▸ Data section:
>>

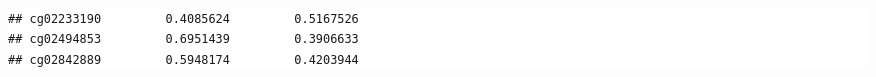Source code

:     ## cg02233190         0.4085624         0.5167526
    ## cg02494853         0.6951439         0.3906633
    ## cg02842889         0.5948174         0.4203944
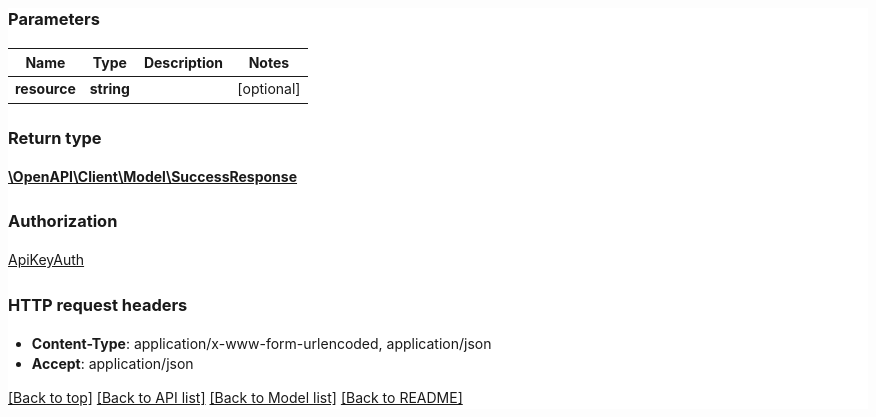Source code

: ### Parameters

Name | Type | Description  | Notes
------------- | ------------- | ------------- | -------------
 **resource** | **string**|  | [optional]

### Return type

[**\OpenAPI\Client\Model\SuccessResponse**](../Model/SuccessResponse.md)

### Authorization

[ApiKeyAuth](../../README.md#ApiKeyAuth)

### HTTP request headers

 - **Content-Type**: application/x-www-form-urlencoded, application/json
 - **Accept**: application/json

[[Back to top]](#) [[Back to API list]](../../README.md#documentation-for-api-endpoints) [[Back to Model list]](../../README.md#documentation-for-models) [[Back to README]](../../README.md)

<<

▸ Task goal:
Please quote the text of all the records above word for word, leaving out the pictures.

▸ Answer:
Source code

:     ## cg02233190         0.4085624         0.5167526
    ## cg02494853         0.6951439         0.3906633
    ## cg02842889         0.5948174         0.4203944
Source code

: ### Parameters

Name | Type | Description  | Notes
------------- | ------------- | ------------- | -------------
 **resource** | **string**|  | [optional]

### Return type

[**\OpenAPI\Client\Model\SuccessResponse**](../Model/SuccessResponse.md)

### Authorization

[ApiKeyAuth](../../README.md#ApiKeyAuth)

### HTTP request headers

 - **Content-Type**: application/x-www-form-urlencoded, application/json
 - **Accept**: application/json

[[Back to top]](#) [[Back to API list]](../../README.md#documentation-for-api-endpoints) [[Back to Model list]](../../README.md#documentation-for-models) [[Back to README]](../../README.md)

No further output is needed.